:: What is required ::
Starting at the line containing "Breast MRI (dynamic contrast-enhanced), one axial slice; slice" and ending at the line containing "60, 145, 98]", print every line of the material below exactly, both ends included, and stop there.

:: The data ::
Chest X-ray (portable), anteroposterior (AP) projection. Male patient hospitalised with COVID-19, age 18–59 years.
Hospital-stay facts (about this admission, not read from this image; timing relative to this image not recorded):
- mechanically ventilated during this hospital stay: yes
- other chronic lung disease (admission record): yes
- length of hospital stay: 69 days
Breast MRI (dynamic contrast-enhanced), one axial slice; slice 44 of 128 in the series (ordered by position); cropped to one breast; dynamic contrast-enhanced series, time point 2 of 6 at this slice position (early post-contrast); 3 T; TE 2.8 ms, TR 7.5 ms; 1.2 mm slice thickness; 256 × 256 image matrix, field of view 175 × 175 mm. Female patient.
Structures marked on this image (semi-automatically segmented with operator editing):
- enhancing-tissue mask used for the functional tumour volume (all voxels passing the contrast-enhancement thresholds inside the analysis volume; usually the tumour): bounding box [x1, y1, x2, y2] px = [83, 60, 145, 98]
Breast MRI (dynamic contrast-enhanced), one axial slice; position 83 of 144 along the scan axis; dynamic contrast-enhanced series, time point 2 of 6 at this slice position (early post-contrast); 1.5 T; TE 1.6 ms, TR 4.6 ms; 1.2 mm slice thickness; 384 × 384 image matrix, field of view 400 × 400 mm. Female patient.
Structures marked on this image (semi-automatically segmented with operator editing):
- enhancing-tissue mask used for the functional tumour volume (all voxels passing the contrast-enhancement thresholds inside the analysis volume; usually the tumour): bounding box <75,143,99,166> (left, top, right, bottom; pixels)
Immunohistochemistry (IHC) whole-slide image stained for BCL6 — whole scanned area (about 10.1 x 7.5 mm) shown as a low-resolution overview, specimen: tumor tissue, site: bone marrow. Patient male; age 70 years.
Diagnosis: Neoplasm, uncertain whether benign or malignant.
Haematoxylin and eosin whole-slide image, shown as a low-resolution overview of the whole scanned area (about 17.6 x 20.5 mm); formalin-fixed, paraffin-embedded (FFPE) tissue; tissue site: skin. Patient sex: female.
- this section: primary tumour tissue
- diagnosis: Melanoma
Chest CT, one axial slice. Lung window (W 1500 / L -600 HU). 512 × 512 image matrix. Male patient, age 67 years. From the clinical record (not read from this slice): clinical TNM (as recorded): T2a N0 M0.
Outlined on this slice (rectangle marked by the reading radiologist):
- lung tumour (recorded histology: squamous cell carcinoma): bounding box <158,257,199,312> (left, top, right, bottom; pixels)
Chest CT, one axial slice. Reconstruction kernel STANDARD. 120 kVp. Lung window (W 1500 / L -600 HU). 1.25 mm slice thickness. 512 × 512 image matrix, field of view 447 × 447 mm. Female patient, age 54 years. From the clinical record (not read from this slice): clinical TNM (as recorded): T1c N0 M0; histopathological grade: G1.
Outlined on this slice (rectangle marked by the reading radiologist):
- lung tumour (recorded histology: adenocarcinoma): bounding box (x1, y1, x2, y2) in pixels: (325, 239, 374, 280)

:: Answer for the task ::
Breast MRI (dynamic contrast-enhanced), one axial slice; slice 44 of 128 in the series (ordered by position); cropped to one breast; dynamic contrast-enhanced series, time point 2 of 6 at this slice position (early post-contrast); 3 T; TE 2.8 ms, TR 7.5 ms; 1.2 mm slice thickness; 256 × 256 image matrix, field of view 175 × 175 mm. Female patient.
Structures marked on this image (semi-automatically segmented with operator editing):
- enhancing-tissue mask used for the functional tumour volume (all voxels passing the contrast-enhancement thresholds inside the analysis volume; usually the tumour): bounding box [x1, y1, x2, y2] px = [83, 60, 145, 98]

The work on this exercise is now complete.